One of the largest glaciers in Antarctica, Pine Island, is irreversibly melting due to volcanic activity recently discovered by scientists.
The study published in the journal Nature Communications, allows us to understand how the ice sheet of the western part of Antarctica works and its relationship with climate change.
How was the discovery
In 2014, a multi-month expedition to Antarctica aimed at testing different noble gases present in dehilee water, accidentally found high concentrations of Helium-3, an indicator of volcanic activity.
“We were looking to better understandthe role of the ocean in melting the ice shelfor, ”said Brice Loose, a chemical oceanographer at the University of Rhode Island, who authored the study in a statement. “I was analyzing the water to measure five different noble gases, including helium and xenon. Use these noble gases to track ice melting and heat transport. Helium-3, the gas that indicates volcanism, is one of the gases that we obtained from this tracking method. "
Although the finding seemed a mistake to the scientists, the situation was not entirely strange since the West Antarctic ice sheet sits on top of a major system of volcanic crevasses located under many kilometers of ice.
When you find helium-3, it's like a fingerprint from volcanism. We found it to be relatively abundant in seawater on the Pine Island shelf, ”says Loose.
“Helium Isotope Measurements and noble gases provide geochemical evidence for the production of subglacial meltwater that is subsequently transported to the Pine Island ice shelf cavity "
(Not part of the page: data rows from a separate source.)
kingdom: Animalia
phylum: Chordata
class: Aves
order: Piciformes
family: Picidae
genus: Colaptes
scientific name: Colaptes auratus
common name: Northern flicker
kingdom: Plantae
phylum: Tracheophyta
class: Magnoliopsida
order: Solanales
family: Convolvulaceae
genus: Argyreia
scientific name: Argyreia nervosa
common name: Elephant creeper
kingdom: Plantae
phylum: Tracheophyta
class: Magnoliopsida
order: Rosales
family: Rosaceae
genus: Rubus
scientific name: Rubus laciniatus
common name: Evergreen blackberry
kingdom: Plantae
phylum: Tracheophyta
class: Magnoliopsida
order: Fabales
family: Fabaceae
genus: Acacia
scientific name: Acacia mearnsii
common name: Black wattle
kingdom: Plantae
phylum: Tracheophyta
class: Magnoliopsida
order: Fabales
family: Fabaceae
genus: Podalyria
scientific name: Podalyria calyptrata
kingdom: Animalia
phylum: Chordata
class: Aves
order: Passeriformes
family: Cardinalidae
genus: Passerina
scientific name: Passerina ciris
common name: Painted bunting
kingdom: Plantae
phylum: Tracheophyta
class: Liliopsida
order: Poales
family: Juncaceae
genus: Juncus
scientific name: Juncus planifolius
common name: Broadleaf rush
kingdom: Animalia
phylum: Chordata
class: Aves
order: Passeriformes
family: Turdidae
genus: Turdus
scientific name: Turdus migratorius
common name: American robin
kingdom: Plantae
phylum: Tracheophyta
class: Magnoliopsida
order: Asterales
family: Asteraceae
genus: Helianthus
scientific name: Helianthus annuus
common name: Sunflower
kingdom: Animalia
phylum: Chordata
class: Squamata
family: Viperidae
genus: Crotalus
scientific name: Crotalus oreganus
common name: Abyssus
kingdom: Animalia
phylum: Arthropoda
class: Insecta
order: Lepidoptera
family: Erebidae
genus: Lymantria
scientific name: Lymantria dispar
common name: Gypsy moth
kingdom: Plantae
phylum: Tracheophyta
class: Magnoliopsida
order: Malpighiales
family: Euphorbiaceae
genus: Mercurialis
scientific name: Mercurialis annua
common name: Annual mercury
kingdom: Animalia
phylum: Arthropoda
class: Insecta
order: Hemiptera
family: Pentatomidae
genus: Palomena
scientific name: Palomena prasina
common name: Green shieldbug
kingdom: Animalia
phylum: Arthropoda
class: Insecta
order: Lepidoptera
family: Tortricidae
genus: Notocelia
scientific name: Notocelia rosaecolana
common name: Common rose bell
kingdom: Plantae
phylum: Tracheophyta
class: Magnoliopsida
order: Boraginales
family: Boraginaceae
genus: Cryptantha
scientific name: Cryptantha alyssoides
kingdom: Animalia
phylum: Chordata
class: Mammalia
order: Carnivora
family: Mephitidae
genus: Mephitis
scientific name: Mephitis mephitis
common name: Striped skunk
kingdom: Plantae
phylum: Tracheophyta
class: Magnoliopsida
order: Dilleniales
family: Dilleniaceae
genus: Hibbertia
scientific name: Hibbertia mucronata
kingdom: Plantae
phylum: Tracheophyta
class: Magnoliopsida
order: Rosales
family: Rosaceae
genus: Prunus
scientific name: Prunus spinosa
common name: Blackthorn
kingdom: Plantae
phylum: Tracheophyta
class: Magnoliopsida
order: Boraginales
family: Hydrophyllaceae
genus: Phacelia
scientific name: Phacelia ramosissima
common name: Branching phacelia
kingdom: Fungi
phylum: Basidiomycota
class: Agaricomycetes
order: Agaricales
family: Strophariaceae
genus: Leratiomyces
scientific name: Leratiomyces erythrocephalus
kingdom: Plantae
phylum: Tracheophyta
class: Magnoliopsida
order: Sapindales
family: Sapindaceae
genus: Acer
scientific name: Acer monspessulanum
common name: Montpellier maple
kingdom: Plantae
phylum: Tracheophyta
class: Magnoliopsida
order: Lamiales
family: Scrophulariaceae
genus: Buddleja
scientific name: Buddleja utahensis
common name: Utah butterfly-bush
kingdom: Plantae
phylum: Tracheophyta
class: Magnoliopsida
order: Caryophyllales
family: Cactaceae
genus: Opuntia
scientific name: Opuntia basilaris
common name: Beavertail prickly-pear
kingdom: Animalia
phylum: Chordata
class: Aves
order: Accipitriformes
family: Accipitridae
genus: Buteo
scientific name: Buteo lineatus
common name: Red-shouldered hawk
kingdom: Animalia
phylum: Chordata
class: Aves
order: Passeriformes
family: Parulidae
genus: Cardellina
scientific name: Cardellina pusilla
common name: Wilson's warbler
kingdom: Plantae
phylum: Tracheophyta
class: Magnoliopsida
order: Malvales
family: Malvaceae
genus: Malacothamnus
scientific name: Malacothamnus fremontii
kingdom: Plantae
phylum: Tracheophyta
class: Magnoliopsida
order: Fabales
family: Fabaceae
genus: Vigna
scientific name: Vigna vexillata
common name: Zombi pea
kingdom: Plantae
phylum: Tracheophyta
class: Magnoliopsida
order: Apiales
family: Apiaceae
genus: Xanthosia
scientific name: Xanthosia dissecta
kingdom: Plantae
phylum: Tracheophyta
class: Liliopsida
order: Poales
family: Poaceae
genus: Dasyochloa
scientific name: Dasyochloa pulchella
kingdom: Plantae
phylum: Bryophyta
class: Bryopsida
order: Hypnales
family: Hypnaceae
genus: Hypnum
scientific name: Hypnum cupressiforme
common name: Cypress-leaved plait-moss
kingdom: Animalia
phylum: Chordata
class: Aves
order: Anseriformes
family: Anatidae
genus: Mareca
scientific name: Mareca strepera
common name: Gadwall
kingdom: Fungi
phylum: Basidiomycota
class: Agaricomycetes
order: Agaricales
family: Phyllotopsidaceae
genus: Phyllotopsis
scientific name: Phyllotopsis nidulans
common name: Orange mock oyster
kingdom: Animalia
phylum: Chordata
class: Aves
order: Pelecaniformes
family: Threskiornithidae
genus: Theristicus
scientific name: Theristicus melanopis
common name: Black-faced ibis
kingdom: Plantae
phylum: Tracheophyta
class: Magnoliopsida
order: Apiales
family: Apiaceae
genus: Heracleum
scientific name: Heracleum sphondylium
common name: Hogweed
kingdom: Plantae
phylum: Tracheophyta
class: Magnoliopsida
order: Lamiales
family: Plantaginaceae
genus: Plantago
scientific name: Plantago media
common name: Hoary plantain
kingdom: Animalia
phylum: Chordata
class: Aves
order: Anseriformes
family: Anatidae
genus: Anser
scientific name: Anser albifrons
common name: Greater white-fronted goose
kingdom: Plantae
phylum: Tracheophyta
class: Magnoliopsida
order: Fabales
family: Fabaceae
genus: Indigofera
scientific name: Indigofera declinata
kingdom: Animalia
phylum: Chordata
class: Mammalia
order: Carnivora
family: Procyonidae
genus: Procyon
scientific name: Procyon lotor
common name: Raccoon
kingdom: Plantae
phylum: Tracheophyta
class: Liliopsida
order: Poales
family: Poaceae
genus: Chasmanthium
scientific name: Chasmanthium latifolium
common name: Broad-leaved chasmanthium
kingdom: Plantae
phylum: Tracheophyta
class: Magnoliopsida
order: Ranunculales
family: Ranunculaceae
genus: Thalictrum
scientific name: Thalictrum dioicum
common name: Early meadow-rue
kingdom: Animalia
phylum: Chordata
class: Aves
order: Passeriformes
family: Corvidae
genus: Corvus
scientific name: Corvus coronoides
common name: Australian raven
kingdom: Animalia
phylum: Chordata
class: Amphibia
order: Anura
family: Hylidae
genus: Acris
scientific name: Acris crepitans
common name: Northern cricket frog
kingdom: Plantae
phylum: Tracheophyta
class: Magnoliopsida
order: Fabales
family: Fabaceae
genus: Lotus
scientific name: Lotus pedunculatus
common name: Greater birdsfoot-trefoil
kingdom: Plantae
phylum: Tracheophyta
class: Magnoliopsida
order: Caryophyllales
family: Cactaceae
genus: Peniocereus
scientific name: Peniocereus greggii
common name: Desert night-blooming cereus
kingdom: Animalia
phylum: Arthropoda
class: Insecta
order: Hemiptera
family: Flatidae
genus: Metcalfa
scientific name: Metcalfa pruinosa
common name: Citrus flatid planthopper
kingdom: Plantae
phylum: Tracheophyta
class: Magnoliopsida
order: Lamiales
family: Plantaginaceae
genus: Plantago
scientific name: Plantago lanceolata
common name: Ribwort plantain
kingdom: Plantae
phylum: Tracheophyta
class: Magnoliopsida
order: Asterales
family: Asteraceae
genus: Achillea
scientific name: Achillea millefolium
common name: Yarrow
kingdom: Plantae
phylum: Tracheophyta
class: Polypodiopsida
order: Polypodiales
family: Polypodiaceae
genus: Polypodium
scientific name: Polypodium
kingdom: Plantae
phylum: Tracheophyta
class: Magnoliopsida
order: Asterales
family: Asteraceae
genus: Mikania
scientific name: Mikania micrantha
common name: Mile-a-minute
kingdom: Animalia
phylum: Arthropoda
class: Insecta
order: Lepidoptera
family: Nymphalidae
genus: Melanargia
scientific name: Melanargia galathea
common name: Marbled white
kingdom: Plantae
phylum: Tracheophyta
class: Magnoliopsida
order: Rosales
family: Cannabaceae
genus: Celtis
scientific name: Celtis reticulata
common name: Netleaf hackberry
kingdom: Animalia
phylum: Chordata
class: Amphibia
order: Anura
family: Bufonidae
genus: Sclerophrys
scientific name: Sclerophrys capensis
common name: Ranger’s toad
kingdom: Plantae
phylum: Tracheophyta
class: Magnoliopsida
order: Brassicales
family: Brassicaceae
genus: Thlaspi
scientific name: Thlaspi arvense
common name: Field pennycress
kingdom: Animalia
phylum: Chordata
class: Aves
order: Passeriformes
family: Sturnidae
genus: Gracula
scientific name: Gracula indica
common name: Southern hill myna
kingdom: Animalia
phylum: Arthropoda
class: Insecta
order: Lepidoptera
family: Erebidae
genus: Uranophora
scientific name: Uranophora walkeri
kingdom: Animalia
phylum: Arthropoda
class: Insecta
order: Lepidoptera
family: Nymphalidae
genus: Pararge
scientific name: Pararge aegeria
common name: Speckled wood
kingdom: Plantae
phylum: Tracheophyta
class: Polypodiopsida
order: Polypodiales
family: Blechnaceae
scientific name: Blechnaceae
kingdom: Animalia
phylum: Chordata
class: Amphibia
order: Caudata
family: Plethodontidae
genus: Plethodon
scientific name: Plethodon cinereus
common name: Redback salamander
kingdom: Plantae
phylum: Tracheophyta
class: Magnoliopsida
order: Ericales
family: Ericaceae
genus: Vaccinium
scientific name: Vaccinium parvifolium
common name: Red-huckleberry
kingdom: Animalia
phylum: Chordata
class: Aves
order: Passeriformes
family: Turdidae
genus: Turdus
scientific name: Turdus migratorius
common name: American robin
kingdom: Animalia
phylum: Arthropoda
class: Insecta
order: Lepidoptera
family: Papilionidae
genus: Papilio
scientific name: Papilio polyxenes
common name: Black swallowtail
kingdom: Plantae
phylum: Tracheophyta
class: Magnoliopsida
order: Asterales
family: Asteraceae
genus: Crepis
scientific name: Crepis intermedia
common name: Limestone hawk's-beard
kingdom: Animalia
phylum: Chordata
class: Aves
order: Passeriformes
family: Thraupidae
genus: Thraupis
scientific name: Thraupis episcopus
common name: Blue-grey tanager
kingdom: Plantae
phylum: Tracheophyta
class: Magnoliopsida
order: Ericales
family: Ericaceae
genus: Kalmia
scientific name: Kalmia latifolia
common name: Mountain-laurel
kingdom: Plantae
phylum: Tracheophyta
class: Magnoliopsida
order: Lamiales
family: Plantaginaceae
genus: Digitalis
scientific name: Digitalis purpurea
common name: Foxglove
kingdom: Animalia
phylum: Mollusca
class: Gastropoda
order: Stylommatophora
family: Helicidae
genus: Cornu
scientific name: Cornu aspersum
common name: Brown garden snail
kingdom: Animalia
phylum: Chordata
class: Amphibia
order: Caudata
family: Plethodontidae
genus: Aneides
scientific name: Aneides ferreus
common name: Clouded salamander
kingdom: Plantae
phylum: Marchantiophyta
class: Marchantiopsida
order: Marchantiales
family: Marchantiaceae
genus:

So far no magmatic activity had been detected. The last activity of this kind was 2,200 years ago. And what the scientists found on Pine Island was new.
The causes of glacier melt
Pine Island has been going back almost 80 years, a trend that has been more pronounced since 1992 and that is related to climate change.
Pine Island is the fastest losing mass in Antarctica, but Loose cautions that this does not imply that volcanism is the main cause. On the contrary, "there are several decades of research documenting the heat from ocean currents destabilizing the glacier, which in turn appears to be related to a change in the climatological winds around Antarctica," he clarifies. Mind you, new evidence for volcanism is a new factor to consider when monitoring ice sheet stability. According to scientists, the heat source under Pine Island can be about 25 times greater than most of the heat flux from an individual dormant volcano.
As Karen Heywood, a professor at the University of East Anglia in Norwich, UK, and chief scientist on the expedition explains, 'the discovery of the volcanoes beneath the Antarctic ice sheet means that there is an additional source of heat to melt the ice. , lubricate its passage to the sea, and add it to the warm waters of the ocean. It will be important to include this in our efforts to estimate whether the Antarctic ice sheet may become unstable and further increase sea level rise. '
Does that mean that global climate change is not a factor in the stability of the Pine Island Glacier? No, says Loose. "Climate change is causing most of the glacial melt that we observe, and this recently discovered heat source is having an effect yet to be determined, because we do not know how this heat is distributed beneath the ice sheet."
As the scientists explain, predicting the rate of sea level rise is going to be a key role for science in the next 100 years, and for this scientists must know these glaciers perfectly.